YOUR ASSIGNMENT → Note each line in the data holding the string "Adhes" and report it.

STUDY MATERIAL →
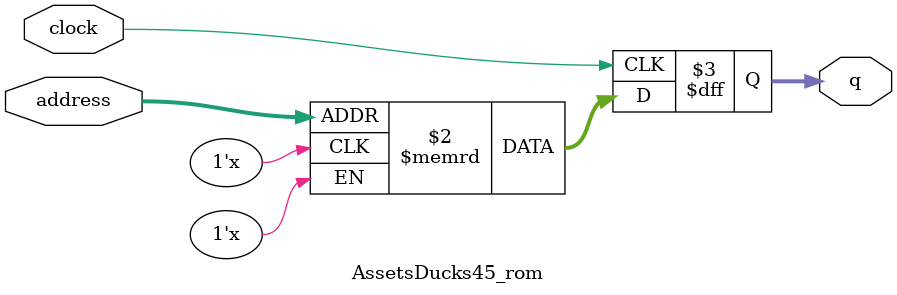
<source format=sv>
module AssetsDucks45_rom (
	input logic clock,
	input logic [12:0] address,
	output logic [3:0] q
);

logic [3:0] memory [0:4351] /* synthesis ram_init_file = "./AssetsDucks45/AssetsDucks45.mif" */;

always_ff @ (posedge clock) begin
	q <= memory[address];
end

endmodule

</source>
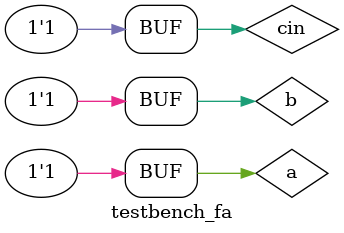
<source format=v>
module fa (sum, cout, a, b, cin);

input a, b, cin;
output sum, cout;
wire w0, w1, w2;
xor x1(w0, a, b);
and a1(w1, a, b);
xor x2(sum, w0, cin);
and a2(w2, w0, cin);
or o1(cout, w1, w2);

endmodule

// Most. Sabrina Naorin Sumona
// ID 181472565

module testbench_fa;

reg a, b, cin;
wire sum, cout;
fa f(sum, cout, a, b, cin);
initial 
begin
a = 1'b0; b = 1'b0; cin = 1'b0;
#10; a = 1'b0; b = 1'b0; cin = 1'b1;
#10; a = 1'b0; b = 1'b1; cin = 1'b0;
#10; a = 1'b0; b = 1'b1; cin = 1'b1;
#10; a = 1'b1; b = 1'b0; cin = 1'b0;
#10; a = 1'b1; b = 1'b0; cin = 1'b1;
#10; a = 1'b1; b = 1'b1; cin = 1'b0;
#10; a = 1'b1; b = 1'b1; cin = 1'b1;
end

endmodule
</source>
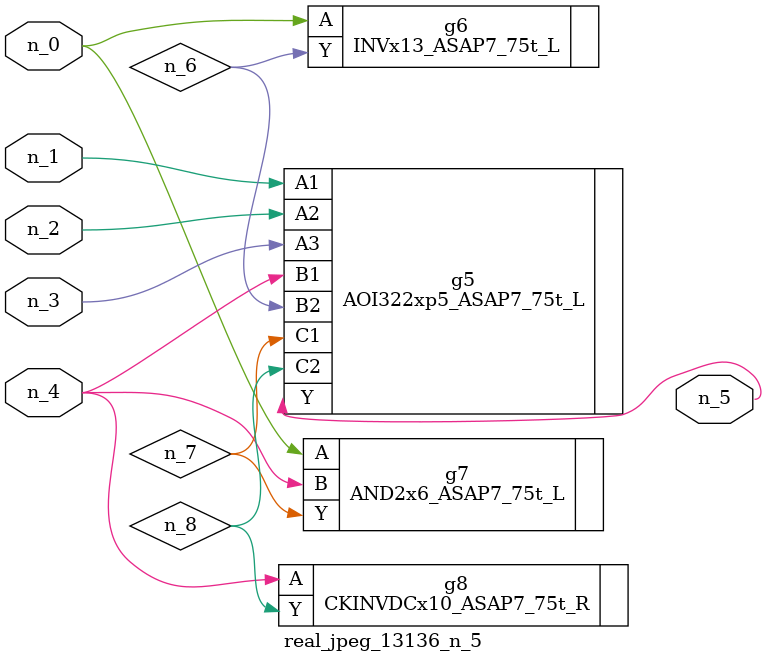
<source format=v>
module real_jpeg_13136_n_5 (n_4, n_0, n_1, n_2, n_3, n_5);

input n_4;
input n_0;
input n_1;
input n_2;
input n_3;

output n_5;

wire n_8;
wire n_6;
wire n_7;

INVx13_ASAP7_75t_L g6 ( 
.A(n_0),
.Y(n_6)
);

AND2x6_ASAP7_75t_L g7 ( 
.A(n_0),
.B(n_4),
.Y(n_7)
);

AOI322xp5_ASAP7_75t_L g5 ( 
.A1(n_1),
.A2(n_2),
.A3(n_3),
.B1(n_4),
.B2(n_6),
.C1(n_7),
.C2(n_8),
.Y(n_5)
);

CKINVDCx10_ASAP7_75t_R g8 ( 
.A(n_4),
.Y(n_8)
);


endmodule
</source>
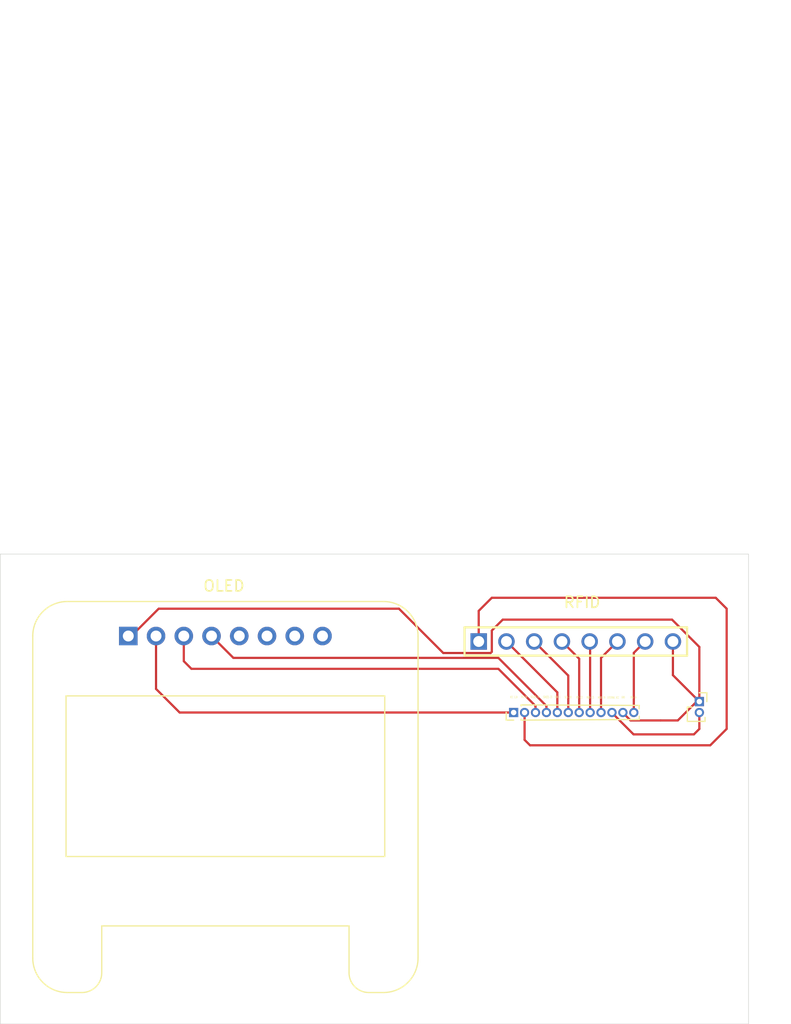
<source format=kicad_pcb>
(kicad_pcb
	(version 20240108)
	(generator "pcbnew")
	(generator_version "8.0")
	(general
		(thickness 1.6)
		(legacy_teardrops no)
	)
	(paper "A4")
	(layers
		(0 "F.Cu" signal)
		(31 "B.Cu" signal)
		(32 "B.Adhes" user "B.Adhesive")
		(33 "F.Adhes" user "F.Adhesive")
		(34 "B.Paste" user)
		(35 "F.Paste" user)
		(36 "B.SilkS" user "B.Silkscreen")
		(37 "F.SilkS" user "F.Silkscreen")
		(38 "B.Mask" user)
		(39 "F.Mask" user)
		(40 "Dwgs.User" user "User.Drawings")
		(41 "Cmts.User" user "User.Comments")
		(42 "Eco1.User" user "User.Eco1")
		(43 "Eco2.User" user "User.Eco2")
		(44 "Edge.Cuts" user)
		(45 "Margin" user)
		(46 "B.CrtYd" user "B.Courtyard")
		(47 "F.CrtYd" user "F.Courtyard")
		(48 "B.Fab" user)
		(49 "F.Fab" user)
		(50 "User.1" user)
		(51 "User.2" user)
		(52 "User.3" user)
		(53 "User.4" user)
		(54 "User.5" user)
		(55 "User.6" user)
		(56 "User.7" user)
		(57 "User.8" user)
		(58 "User.9" user)
	)
	(setup
		(pad_to_mask_clearance 0)
		(allow_soldermask_bridges_in_footprints no)
		(pcbplotparams
			(layerselection 0x00010fc_ffffffff)
			(plot_on_all_layers_selection 0x0000000_00000000)
			(disableapertmacros no)
			(usegerberextensions no)
			(usegerberattributes yes)
			(usegerberadvancedattributes yes)
			(creategerberjobfile yes)
			(dashed_line_dash_ratio 12.000000)
			(dashed_line_gap_ratio 3.000000)
			(svgprecision 4)
			(plotframeref no)
			(viasonmask no)
			(mode 1)
			(useauxorigin no)
			(hpglpennumber 1)
			(hpglpenspeed 20)
			(hpglpendiameter 15.000000)
			(pdf_front_fp_property_popups yes)
			(pdf_back_fp_property_popups yes)
			(dxfpolygonmode yes)
			(dxfimperialunits yes)
			(dxfusepcbnewfont yes)
			(psnegative no)
			(psa4output no)
			(plotreference yes)
			(plotvalue yes)
			(plotfptext yes)
			(plotinvisibletext no)
			(sketchpadsonfab no)
			(subtractmaskfromsilk no)
			(outputformat 1)
			(mirror no)
			(drillshape 1)
			(scaleselection 1)
			(outputdirectory "")
		)
	)
	(net 0 "")
	(net 1 "Net-(Brd1-VCC)")
	(net 2 "Net-(Brd1-SDA)")
	(net 3 "Net-(Brd1-SCL)")
	(net 4 "Net-(J1-Pin_2)")
	(net 5 "Net-(J1-Pin_11)")
	(net 6 "Net-(J1-Pin_4)")
	(net 7 "Net-(J1-Pin_6)")
	(net 8 "Net-(J1-Pin_8)")
	(net 9 "Net-(J1-Pin_5)")
	(net 10 "Net-(J1-Pin_12)")
	(net 11 "Net-(J1-Pin_7)")
	(net 12 "Net-(Brd1-GND)")
	(footprint "Connector_PinHeader_1.00mm:PinHeader_1x12_P1.00mm_Vertical" (layer "F.Cu") (at 149.5 44 90))
	(footprint "Display:Adafruit_SSD1306" (layer "F.Cu") (at 114.22 37))
	(footprint "RFID-RC522:RFID-RC522" (layer "F.Cu") (at 155.19 37.5))
	(footprint "Connector_PinSocket_1.00mm:PinSocket_1x02_P1.00mm_Vertical" (layer "F.Cu") (at 166.5 43))
	(gr_rect
		(start 102.5 29.5)
		(end 171 72.5)
		(stroke
			(width 0.05)
			(type default)
		)
		(fill none)
		(layer "Edge.Cuts")
		(uuid "a0f2d981-db3f-4e18-b9f7-6298e85211ca")
	)
	(gr_text "GND"
		(at 159.36 42.72 0)
		(layer "F.SilkS")
		(uuid "29d8f38f-e44c-403a-b6f8-c56c43830e8d")
		(effects
			(font
				(size 0.2 0.1)
				(thickness 0.02)
				(bold yes)
			)
			(justify left bottom)
		)
	)
	(gr_text "IRQ-14"
		(at 160.18 42.73 0)
		(layer "F.SilkS")
		(uuid "3b3a9717-bd50-4dac-b196-2ce85df4b962")
		(effects
			(font
				(size 0.2 0.1)
				(thickness 0.02)
				(bold yes)
			)
			(justify left bottom)
		)
	)
	(gr_text "RFID\n"
		(at 154 34.5 0)
		(layer "F.SilkS")
		(uuid "41bed255-a2d4-4a8f-8f29-8c41f81b728f")
		(effects
			(font
				(size 1 1)
				(thickness 0.15)
			)
			(justify left bottom)
		)
	)
	(gr_text "VCC 5V"
		(at 150.18 42.68 0)
		(layer "F.SilkS")
		(uuid "42c30746-88e5-4672-884c-a8132722a35f")
		(effects
			(font
				(size 0.2 0.1)
				(thickness 0.02)
				(bold yes)
			)
			(justify left bottom)
		)
	)
	(gr_text "SDA(O)-23"
		(at 152.18 42.7 0)
		(layer "F.SilkS")
		(uuid "46f841ca-bcd1-4ca9-b915-a1a4cc90b6d4")
		(effects
			(font
				(size 0.2 0.1)
				(thickness 0.02)
				(bold yes)
			)
			(justify left bottom)
		)
	)
	(gr_text "OLED"
		(at 121 33 0)
		(layer "F.SilkS")
		(uuid "69daec28-1d2c-45ee-ac13-d997ec100328")
		(effects
			(font
				(size 1 1)
				(thickness 0.15)
			)
			(justify left bottom)
		)
	)
	(gr_text "VCC 3.3V"
		(at 149.16 42.71 0)
		(layer "F.SilkS")
		(uuid "793481c0-a2e6-4048-8053-9478655aa68f")
		(effects
			(font
				(size 0.2 0.1)
				(thickness 0.02)
				(bold yes)
			)
			(justify left bottom)
		)
	)
	(gr_text "RST-22"
		(at 155.21 42.74 0)
		(layer "F.SilkS")
		(uuid "7cfd8797-75c5-4d61-bf64-8cee77a9a92f")
		(effects
			(font
				(size 0.2 0.1)
				(thickness 0.02)
				(bold yes)
			)
			(justify left bottom)
		)
	)
	(gr_text "SCK-18"
		(at 154.16 42.72 0)
		(layer "F.SilkS")
		(uuid "878a6d6b-f1b5-4e0a-8589-b4826958c1b8")
		(effects
			(font
				(size 0.2 0.1)
				(thickness 0.02)
				(bold yes)
			)
			(justify left bottom)
		)
	)
	(gr_text "EXTERNAL VCC"
		(at 158.05 42.75 0)
		(layer "F.SilkS")
		(uuid "a074a2ae-6402-42cd-a224-b12c0682e448")
		(effects
			(font
				(size 0.2 0.1)
				(thickness 0.02)
				(bold yes)
			)
			(justify left bottom)
		)
	)
	(gr_text "MOSI-23"
		(at 156.16 42.74 0)
		(layer "F.SilkS")
		(uuid "a2ce306e-10f4-4fc0-b7cd-87e794df7490")
		(effects
			(font
				(size 0.2 0.1)
				(thickness 0.02)
				(bold yes)
			)
			(justify left bottom)
		)
	)
	(gr_text "SDA-5"
		(at 153.25 42.7 0)
		(layer "F.SilkS")
		(uuid "b1028bab-4d7f-45a2-93cb-4d8748044ccd")
		(effects
			(font
				(size 0.2 0.1)
				(thickness 0.02)
				(bold yes)
			)
			(justify left bottom)
		)
	)
	(gr_text "SCL(O)-24"
		(at 151.03 42.68 0)
		(layer "F.SilkS")
		(uuid "b249a437-d9d7-4f36-a3ee-dcd13e263ff0")
		(effects
			(font
				(size 0.2 0.1)
				(thickness 0.02)
				(bold yes)
			)
			(justify left bottom)
		)
	)
	(gr_text "MISO-19"
		(at 157.19 42.75 0)
		(layer "F.SilkS")
		(uuid "d40ef3c9-2098-4d03-8354-9f49407b2142")
		(effects
			(font
				(size 0.2 0.1)
				(thickness 0.02)
				(bold yes)
			)
			(justify left bottom)
		)
	)
	(segment
		(start 116.76 41.84)
		(end 116.76 37)
		(width 0.2)
		(layer "F.Cu")
		(net 1)
		(uuid "5ad972ea-9a1c-4b78-9bf3-3210743bc42a")
	)
	(segment
		(start 118.92 44)
		(end 116.76 41.84)
		(width 0.2)
		(layer "F.Cu")
		(net 1)
		(uuid "68a5c7b3-42e5-46f2-ae68-75f9abe47ded")
	)
	(segment
		(start 149.5 44)
		(end 118.92 44)
		(width 0.2)
		(layer "F.Cu")
		(net 1)
		(uuid "6b05ba5e-b995-45e5-892c-6b8f621528c6")
	)
	(segment
		(start 148.1 39)
		(end 123.84 39)
		(width 0.2)
		(layer "F.Cu")
		(net 2)
		(uuid "3b824d56-404d-4ba4-b378-ad7a6093d68f")
	)
	(segment
		(start 152.5 43.4)
		(end 152.5 44)
		(width 0.2)
		(layer "F.Cu")
		(net 2)
		(uuid "bb9fc8b3-bdcc-445b-b1f8-6d7c432ba19c")
	)
	(segment
		(start 123.84 39)
		(end 121.84 37)
		(width 0.2)
		(layer "F.Cu")
		(net 2)
		(uuid "d9fc26b3-df46-45c4-98db-308f597f3e73")
	)
	(segment
		(start 148.1 39)
		(end 152.5 43.4)
		(width 0.2)
		(layer "F.Cu")
		(net 2)
		(uuid "dc48cab1-b381-4f97-ba17-5cd03790ab7f")
	)
	(segment
		(start 148.10104 40)
		(end 151.5 43.39896)
		(width 0.2)
		(layer "F.Cu")
		(net 3)
		(uuid "88a168a4-525d-49ea-b28a-cf566a6d4b2a")
	)
	(segment
		(start 120 40)
		(end 148.10104 40)
		(width 0.2)
		(layer "F.Cu")
		(net 3)
		(uuid "9006157c-50cf-48b2-ac8f-db68128ac5f9")
	)
	(segment
		(start 151.5 43.39896)
		(end 151.5 44)
		(width 0.2)
		(layer "F.Cu")
		(net 3)
		(uuid "b9495703-8aed-4fd4-a459-7c8e4a8168f3")
	)
	(segment
		(start 119.3 39.3)
		(end 120 40)
		(width 0.2)
		(layer "F.Cu")
		(net 3)
		(uuid "cac9bbec-b3dc-4427-b185-98741d0ccf7c")
	)
	(segment
		(start 119.3 37)
		(end 119.3 39.3)
		(width 0.2)
		(layer "F.Cu")
		(net 3)
		(uuid "ee78ec17-5470-4028-a8c4-663fe37aefb7")
	)
	(segment
		(start 147.5 33.5)
		(end 146.3 34.7)
		(width 0.2)
		(layer "F.Cu")
		(net 4)
		(uuid "02ee9dfe-d19a-4ad3-97f1-61d1eb4d9459")
	)
	(segment
		(start 151 47)
		(end 167.5 47)
		(width 0.2)
		(layer "F.Cu")
		(net 4)
		(uuid "2ba6aec0-3d69-4601-a60f-6b5225f40b57")
	)
	(segment
		(start 169 45.5)
		(end 169 34.5)
		(width 0.2)
		(layer "F.Cu")
		(net 4)
		(uuid "715d0734-6639-4f2e-bc9e-1d5a9657b7b5")
	)
	(segment
		(start 146.3 34.7)
		(end 146.3 37.5)
		(width 0.2)
		(layer "F.Cu")
		(net 4)
		(uuid "9b59e9ca-076b-4672-9864-866f736ee51a")
	)
	(segment
		(start 168 33.5)
		(end 147.5 33.5)
		(width 0.2)
		(layer "F.Cu")
		(net 4)
		(uuid "9d42e9bd-2c80-44a5-8ffd-327d83344dac")
	)
	(segment
		(start 150.5 44)
		(end 150.5 46.5)
		(width 0.2)
		(layer "F.Cu")
		(net 4)
		(uuid "a918431b-e058-4eaf-9208-9a715e20cde7")
	)
	(segment
		(start 150.5 46.5)
		(end 151 47)
		(width 0.2)
		(layer "F.Cu")
		(net 4)
		(uuid "d94f9d9f-43b2-47a7-a5f3-5e2e1d429a77")
	)
	(segment
		(start 169 34.5)
		(end 168 33.5)
		(width 0.2)
		(layer "F.Cu")
		(net 4)
		(uuid "e519c8a4-4c4e-4873-a640-b23be23831e5")
	)
	(segment
		(start 167.5 47)
		(end 169 45.5)
		(width 0.2)
		(layer "F.Cu")
		(net 4)
		(uuid "ecc7f712-516d-4231-b4b1-b4ce2bcb7a82")
	)
	(segment
		(start 166.5 45.5)
		(end 166.5 44.25)
		(width 0.2)
		(layer "F.Cu")
		(net 5)
		(uuid "008a3ba3-a6ba-4cdf-8d1a-8561e020471e")
	)
	(segment
		(start 158.5 44.025305)
		(end 160.474695 46)
		(width 0.2)
		(layer "F.Cu")
		(net 5)
		(uuid "8104ddcd-5ff3-4d07-acde-8565682365b3")
	)
	(segment
		(start 166 46)
		(end 166.5 45.5)
		(width 0.2)
		(layer "F.Cu")
		(net 5)
		(uuid "87e33acf-3210-42e0-9587-8b7214c08513")
	)
	(segment
		(start 158.5 44)
		(end 158.5 44.025305)
		(width 0.2)
		(layer "F.Cu")
		(net 5)
		(uuid "df9996a0-c589-4cfa-ac0b-cf73a4465679")
	)
	(segment
		(start 160.474695 46)
		(end 166 46)
		(width 0.2)
		(layer "F.Cu")
		(net 5)
		(uuid "fe0f22cc-4e0a-4bf6-ae91-a67955295bdf")
	)
	(segment
		(start 153.5 44)
		(end 153.5 42.16)
		(width 0.2)
		(layer "F.Cu")
		(net 6)
		(uuid "1f8e9674-1922-4b99-878c-57568ced2791")
	)
	(segment
		(start 153.5 42.16)
		(end 148.84 37.5)
		(width 0.2)
		(layer "F.Cu")
		(net 6)
		(uuid "6cdcbe53-4f02-46a7-9aea-a11143f4d0f2")
	)
	(segment
		(start 148.84 37.5)
		(end 148.84 37.84)
		(width 0.2)
		(layer "F.Cu")
		(net 6)
		(uuid "92002871-c3d3-42fd-8daa-0d7f97c88c02")
	)
	(segment
		(start 156.46 37.5)
		(end 156.5 37.54)
		(width 0.2)
		(layer "F.Cu")
		(net 7)
		(uuid "5dbb2dbd-58bd-45ad-8a07-ea6893b379dc")
	)
	(segment
		(start 156.5 37.54)
		(end 156.5 44)
		(width 0.2)
		(layer "F.Cu")
		(net 7)
		(uuid "5f2f99c1-5cf5-4c1b-baa2-900815eb9bd7")
	)
	(segment
		(start 155.5 44)
		(end 155.5 39.08)
		(width 0.2)
		(layer "F.Cu")
		(net 8)
		(uuid "63a94ecb-bbff-43f9-989f-650fb16a5fe2")
	)
	(segment
		(start 155.5 39.08)
		(end 153.92 37.5)
		(width 0.2)
		(layer "F.Cu")
		(net 8)
		(uuid "880f2f2c-3d46-41a6-aa08-b97a82257795")
	)
	(segment
		(start 154.5 40.62)
		(end 151.38 37.5)
		(width 0.2)
		(layer "F.Cu")
		(net 9)
		(uuid "5da5cb7d-4f82-431b-9ac7-43cd9dbbf3c8")
	)
	(segment
		(start 154.5 44)
		(end 154.5 40.62)
		(width 0.2)
		(layer "F.Cu")
		(net 9)
		(uuid "b48f4f4d-d160-4b70-be85-e9ea6cb46405")
	)
	(segment
		(start 160.5 38.54)
		(end 161.54 37.5)
		(width 0.2)
		(layer "F.Cu")
		(net 10)
		(uuid "3e091c16-740b-45d5-b711-ed534deacb07")
	)
	(segment
		(start 160.5 44)
		(end 160.5 38.54)
		(width 0.2)
		(layer "F.Cu")
		(net 10)
		(uuid "a31e30ce-8ea2-4680-97b5-46fe669e1aef")
	)
	(segment
		(start 157.5 44)
		(end 157.5 39)
		(width 0.2)
		(layer "F.Cu")
		(net 11)
		(uuid "0675beff-4031-4fba-a1b0-ba469a5387e8")
	)
	(segment
		(start 157.5 39)
		(end 159 37.5)
		(width 0.2)
		(layer "F.Cu")
		(net 11)
		(uuid "fd6bc5ec-fbb5-4263-a298-5cc7ebd500fd")
	)
	(segment
		(start 164.08 40.58)
		(end 166.25 42.75)
		(width 0.2)
		(layer "F.Cu")
		(net 12)
		(uuid "0ebaca51-4447-4904-9506-e74023b0fb9f")
	)
	(segment
		(start 143.054 38.554)
		(end 147.392 38.554)
		(width 0.2)
		(layer "F.Cu")
		(net 12)
		(uuid "104ec9dd-c3a1-4709-9455-ecdc71111f98")
	)
	(segment
		(start 164 35.5)
		(end 166.5 38)
		(width 0.2)
		(layer "F.Cu")
		(net 12)
		(uuid "1a1b5eb3-fc7f-40e7-8ec7-4365fded36c6")
	)
	(segment
		(start 164.08 37.5)
		(end 164.08 40.58)
		(width 0.2)
		(layer "F.Cu")
		(net 12)
		(uuid "229db711-5153-415e-a32b-336987c3d426")
	)
	(segment
		(start 159.5 44.025305)
		(end 160.199695 44.725)
		(width 0.2)
		(layer "F.Cu")
		(net 12)
		(uuid "25611a71-fcf9-45cf-9321-4c583d465d36")
	)
	(segment
		(start 147.5 38.446)
		(end 147.5 36.5)
		(width 0.2)
		(layer "F.Cu")
		(net 12)
		(uuid "2a0a79c0-f934-4688-a652-25c13dd0294c")
	)
	(segment
		(start 114.22 37)
		(end 114.5 37)
		(width 0.2)
		(layer "F.Cu")
		(net 12)
		(uuid "33c34b3c-0dc2-49ac-90a2-62f5c0d7140e")
	)
	(segment
		(start 162.949695 44.725)
		(end 164.525 44.725)
		(width 0.2)
		(layer "F.Cu")
		(net 12)
		(uuid "4ed1a373-da92-458d-b2dd-a8531e495a64")
	)
	(segment
		(start 114.5 37)
		(end 117 34.5)
		(width 0.2)
		(layer "F.Cu")
		(net 12)
		(uuid "531b9854-af5c-43be-8e02-68044c125c22")
	)
	(segment
		(start 147.5 36.5)
		(end 148.5 35.5)
		(width 0.2)
		(layer "F.Cu")
		(net 12)
		(uuid "53c1c93e-f055-4864-b7f2-418aa3a2593c")
	)
	(segment
		(start 164.525 44.725)
		(end 166.5 42.75)
		(width 0.2)
		(layer "F.Cu")
		(net 12)
		(uuid "5a50aa8f-f4bb-44c3-af89-3297a490e717")
	)
	(segment
		(start 117 34.5)
		(end 139 34.5)
		(width 0.2)
		(layer "F.Cu")
		(net 12)
		(uuid "6987de34-0b15-44ae-a18e-9fef9db486a7")
	)
	(segment
		(start 148.5 35.5)
		(end 164 35.5)
		(width 0.2)
		(layer "F.Cu")
		(net 12)
		(uuid "73efbcc9-6727-474b-ab53-d04e8594323d")
	)
	(segment
		(start 166.25 42.75)
		(end 166.5 42.75)
		(width 0.2)
		(layer "F.Cu")
		(net 12)
		(uuid "7a2aaede-4ae6-4e84-b612-016ef9ba5548")
	)
	(segment
		(start 147.392 38.554)
		(end 147.5 38.446)
		(width 0.2)
		(layer "F.Cu")
		(net 12)
		(uuid "860f5dce-a344-4327-a929-9d8b67d5ce4a")
	)
	(segment
		(start 139 34.5)
		(end 143.054 38.554)
		(width 0.2)
		(layer "F.Cu")
		(net 12)
		(uuid "8797c9f7-0449-43ea-a07e-f3e5baa36037")
	)
	(segment
		(start 159.5 44)
		(end 159.5 44.025305)
		(width 0.2)
		(layer "F.Cu")
		(net 12)
		(uuid "b165d2eb-849b-4ec8-966e-095e0af21c9e")
	)
	(segment
		(start 160.199695 44.725)
		(end 162.949695 44.725)
		(width 0.2)
		(layer "F.Cu")
		(net 12)
		(uuid "b4c87d89-2c6f-47e9-8654-50b80ccacc0c")
	)
	(segment
		(start 166.5 38)
		(end 166.5 42.75)
		(width 0.2)
		(layer "F.Cu")
		(net 12)
		(uuid "c72b077e-3452-406d-a96f-95ffffd0967a")
	)
	(segment
		(start 166.5 42.75)
		(end 166.5 43)
		(width 0.2)
		(layer "F.Cu")
		(net 12)
		(uuid "f1b82bd6-ad08-4db9-8c4f-0d2c47fabcd6")
	)
)

</source>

RESPONSE TO THIS TASK →
		(32 "B.Adhes" user "B.Adhesive")
		(33 "F.Adhes" user "F.Adhesive")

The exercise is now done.